= Activité =
Recopiez, s'il vous plaît, le passage du document source compris entre « Un outil d’aide » et « en trois mois. », inclus, en y remplaçant « plateforme collaborative » par « solution collaborative ».

= Document source =
==========

Un outil d’aide à la décision devenu copilotage

Chez Klaxoon, la plateforme collaborative basée à Rennes, l’IA générative n’est plus cantonnée à des rôles d’assistance technique. Elle intervient dans la conception même des offres et des plans d’action commerciaux. Lors d’une refonte de leur tunnel d’onboarding clients, une IA a généré plusieurs parcours utilisateurs en fonction des typologies de comptes. L’équipe a retenu l’un des scénarios élaborés par l’outil, avec des ajustements mineurs. Résultat : un taux de conversion doublé en trois mois.

Le directeur produit de l’entreprise parle désormais de “copilotage stratégique” : un système où l’IA propose, argumente, projette. L’humain valide, ajuste ou rejette. Mais la dynamique décisionnelle est bien enclenchée par la machine. Ce modèle inspire aujourd’hui d’autres scale-ups françaises, notamment dans la HealthTech et les EdTech, qui cherchent à combiner leur vision métier avec la capacité de calcul prospectif de l’intelligence artificielle.

==========

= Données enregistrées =

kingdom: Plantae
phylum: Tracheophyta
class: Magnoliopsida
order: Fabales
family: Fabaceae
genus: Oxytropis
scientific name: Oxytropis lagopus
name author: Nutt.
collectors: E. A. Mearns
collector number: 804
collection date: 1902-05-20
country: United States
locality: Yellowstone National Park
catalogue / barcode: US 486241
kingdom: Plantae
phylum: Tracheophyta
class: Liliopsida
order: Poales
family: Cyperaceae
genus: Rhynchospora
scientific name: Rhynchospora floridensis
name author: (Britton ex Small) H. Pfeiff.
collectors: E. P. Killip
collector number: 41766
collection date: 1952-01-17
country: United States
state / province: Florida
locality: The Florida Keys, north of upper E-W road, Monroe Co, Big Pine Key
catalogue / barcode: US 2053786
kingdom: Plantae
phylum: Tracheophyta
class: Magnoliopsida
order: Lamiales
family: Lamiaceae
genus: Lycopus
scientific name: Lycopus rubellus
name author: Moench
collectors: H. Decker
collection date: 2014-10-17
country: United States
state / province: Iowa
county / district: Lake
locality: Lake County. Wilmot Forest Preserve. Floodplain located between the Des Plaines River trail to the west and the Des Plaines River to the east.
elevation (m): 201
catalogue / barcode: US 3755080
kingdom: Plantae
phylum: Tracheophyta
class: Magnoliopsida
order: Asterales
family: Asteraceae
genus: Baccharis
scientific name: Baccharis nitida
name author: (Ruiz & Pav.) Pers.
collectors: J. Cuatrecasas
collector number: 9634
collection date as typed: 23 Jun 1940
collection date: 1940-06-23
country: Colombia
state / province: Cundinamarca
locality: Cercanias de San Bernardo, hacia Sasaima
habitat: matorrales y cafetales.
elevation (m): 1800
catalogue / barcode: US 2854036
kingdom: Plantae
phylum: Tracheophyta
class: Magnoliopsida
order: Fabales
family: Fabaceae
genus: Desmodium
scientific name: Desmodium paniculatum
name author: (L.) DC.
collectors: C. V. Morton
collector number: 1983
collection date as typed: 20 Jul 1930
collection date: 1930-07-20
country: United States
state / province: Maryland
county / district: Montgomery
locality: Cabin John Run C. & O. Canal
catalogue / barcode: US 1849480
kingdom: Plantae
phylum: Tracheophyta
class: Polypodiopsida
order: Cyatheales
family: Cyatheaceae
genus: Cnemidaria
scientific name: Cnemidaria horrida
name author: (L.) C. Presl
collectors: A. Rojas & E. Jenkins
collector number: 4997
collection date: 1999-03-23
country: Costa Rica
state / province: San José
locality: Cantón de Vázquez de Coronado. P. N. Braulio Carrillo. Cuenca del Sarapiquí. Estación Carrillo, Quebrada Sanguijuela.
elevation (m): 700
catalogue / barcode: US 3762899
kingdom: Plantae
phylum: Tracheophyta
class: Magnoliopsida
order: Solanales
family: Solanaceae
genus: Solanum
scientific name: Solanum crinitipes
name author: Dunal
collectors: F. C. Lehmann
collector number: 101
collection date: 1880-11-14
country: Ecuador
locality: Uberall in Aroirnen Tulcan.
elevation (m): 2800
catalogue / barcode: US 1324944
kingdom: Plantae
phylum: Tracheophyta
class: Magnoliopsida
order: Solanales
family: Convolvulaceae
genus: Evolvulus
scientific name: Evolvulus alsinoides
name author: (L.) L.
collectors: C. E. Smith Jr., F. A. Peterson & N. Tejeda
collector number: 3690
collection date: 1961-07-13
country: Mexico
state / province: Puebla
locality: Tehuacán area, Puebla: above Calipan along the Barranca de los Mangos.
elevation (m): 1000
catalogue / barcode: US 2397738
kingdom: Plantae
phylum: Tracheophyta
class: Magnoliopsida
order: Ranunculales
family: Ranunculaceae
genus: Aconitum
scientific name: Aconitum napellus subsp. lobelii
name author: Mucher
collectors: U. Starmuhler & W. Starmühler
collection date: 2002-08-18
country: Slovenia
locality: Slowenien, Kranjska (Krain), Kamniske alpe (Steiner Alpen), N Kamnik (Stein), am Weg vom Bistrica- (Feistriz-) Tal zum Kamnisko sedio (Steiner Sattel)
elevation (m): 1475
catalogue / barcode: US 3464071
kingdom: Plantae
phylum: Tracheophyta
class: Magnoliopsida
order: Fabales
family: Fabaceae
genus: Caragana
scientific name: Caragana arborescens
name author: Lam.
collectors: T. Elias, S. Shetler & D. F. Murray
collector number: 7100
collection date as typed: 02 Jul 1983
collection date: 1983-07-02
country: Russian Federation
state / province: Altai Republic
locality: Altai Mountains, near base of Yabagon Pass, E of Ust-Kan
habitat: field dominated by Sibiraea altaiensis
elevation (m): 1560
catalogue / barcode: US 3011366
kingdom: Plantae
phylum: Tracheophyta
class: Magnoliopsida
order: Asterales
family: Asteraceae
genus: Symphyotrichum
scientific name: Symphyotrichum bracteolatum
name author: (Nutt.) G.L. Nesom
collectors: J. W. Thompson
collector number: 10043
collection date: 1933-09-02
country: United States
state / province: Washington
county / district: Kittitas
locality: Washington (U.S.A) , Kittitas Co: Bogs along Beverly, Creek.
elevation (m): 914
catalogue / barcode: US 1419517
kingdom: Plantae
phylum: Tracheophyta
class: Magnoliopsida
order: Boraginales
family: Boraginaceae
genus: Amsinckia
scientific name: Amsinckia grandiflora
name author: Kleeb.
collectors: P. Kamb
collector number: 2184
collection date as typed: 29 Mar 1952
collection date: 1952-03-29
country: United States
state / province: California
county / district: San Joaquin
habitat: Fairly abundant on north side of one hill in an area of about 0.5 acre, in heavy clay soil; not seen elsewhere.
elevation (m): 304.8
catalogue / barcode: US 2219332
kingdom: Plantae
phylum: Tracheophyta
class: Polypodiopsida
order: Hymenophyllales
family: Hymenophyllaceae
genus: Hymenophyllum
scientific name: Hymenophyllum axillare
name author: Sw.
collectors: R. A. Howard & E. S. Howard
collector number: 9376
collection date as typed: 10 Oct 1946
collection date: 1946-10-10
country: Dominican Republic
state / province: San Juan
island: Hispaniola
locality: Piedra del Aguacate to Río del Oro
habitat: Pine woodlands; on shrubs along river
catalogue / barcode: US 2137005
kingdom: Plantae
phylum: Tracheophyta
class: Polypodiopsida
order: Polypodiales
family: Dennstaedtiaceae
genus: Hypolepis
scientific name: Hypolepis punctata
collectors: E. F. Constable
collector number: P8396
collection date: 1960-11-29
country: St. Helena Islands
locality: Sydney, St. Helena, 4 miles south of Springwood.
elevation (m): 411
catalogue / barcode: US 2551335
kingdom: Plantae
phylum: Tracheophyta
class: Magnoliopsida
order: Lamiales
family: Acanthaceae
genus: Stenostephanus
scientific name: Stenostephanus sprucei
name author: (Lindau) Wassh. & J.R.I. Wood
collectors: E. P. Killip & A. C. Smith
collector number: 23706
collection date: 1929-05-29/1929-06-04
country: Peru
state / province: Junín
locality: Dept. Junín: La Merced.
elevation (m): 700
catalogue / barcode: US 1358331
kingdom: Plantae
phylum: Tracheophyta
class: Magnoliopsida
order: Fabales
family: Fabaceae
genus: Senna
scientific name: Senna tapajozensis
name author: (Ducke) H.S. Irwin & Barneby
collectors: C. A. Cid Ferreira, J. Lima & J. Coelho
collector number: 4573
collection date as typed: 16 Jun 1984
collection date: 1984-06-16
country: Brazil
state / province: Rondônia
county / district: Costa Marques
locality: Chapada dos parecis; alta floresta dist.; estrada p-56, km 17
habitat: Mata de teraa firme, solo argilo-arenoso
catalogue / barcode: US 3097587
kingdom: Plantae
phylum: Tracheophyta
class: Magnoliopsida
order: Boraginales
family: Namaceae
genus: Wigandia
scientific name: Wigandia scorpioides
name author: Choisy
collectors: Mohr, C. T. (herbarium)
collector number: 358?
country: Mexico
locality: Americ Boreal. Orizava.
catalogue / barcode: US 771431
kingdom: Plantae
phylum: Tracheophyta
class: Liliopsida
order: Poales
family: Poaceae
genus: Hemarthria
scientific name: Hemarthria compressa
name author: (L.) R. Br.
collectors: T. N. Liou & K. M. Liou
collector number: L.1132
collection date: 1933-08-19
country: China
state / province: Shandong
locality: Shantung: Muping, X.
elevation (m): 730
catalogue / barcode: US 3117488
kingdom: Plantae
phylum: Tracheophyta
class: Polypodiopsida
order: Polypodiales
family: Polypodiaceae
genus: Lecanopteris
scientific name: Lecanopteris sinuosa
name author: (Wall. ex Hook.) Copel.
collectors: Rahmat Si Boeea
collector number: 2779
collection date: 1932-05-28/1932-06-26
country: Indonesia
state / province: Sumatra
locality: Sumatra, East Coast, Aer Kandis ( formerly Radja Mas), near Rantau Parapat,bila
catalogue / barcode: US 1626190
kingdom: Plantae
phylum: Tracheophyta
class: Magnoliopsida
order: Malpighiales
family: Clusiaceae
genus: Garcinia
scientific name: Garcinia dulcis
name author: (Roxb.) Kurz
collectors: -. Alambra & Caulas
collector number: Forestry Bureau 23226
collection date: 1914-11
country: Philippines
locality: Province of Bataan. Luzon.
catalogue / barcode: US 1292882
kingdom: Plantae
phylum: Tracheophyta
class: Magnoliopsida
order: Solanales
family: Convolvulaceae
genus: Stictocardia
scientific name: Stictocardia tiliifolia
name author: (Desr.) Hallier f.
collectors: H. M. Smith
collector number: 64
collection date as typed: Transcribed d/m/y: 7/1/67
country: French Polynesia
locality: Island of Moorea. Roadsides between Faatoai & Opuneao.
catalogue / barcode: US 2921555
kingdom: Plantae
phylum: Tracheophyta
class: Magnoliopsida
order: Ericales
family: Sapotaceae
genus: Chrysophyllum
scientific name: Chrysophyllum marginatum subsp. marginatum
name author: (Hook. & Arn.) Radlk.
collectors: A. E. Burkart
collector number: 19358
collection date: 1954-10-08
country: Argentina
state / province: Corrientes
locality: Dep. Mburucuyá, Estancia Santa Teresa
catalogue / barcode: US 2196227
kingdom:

==========

= Corrigé =
Un outil d’aide à la décision devenu copilotage

Chez Klaxoon, la solution collaborative basée à Rennes, l’IA générative n’est plus cantonnée à des rôles d’assistance technique. Elle intervient dans la conception même des offres et des plans d’action commerciaux. Lors d’une refonte de leur tunnel d’onboarding clients, une IA a généré plusieurs parcours utilisateurs en fonction des typologies de comptes. L’équipe a retenu l’un des scénarios élaborés par l’outil, avec des ajustements mineurs. Résultat : un taux de conversion doublé en trois mois.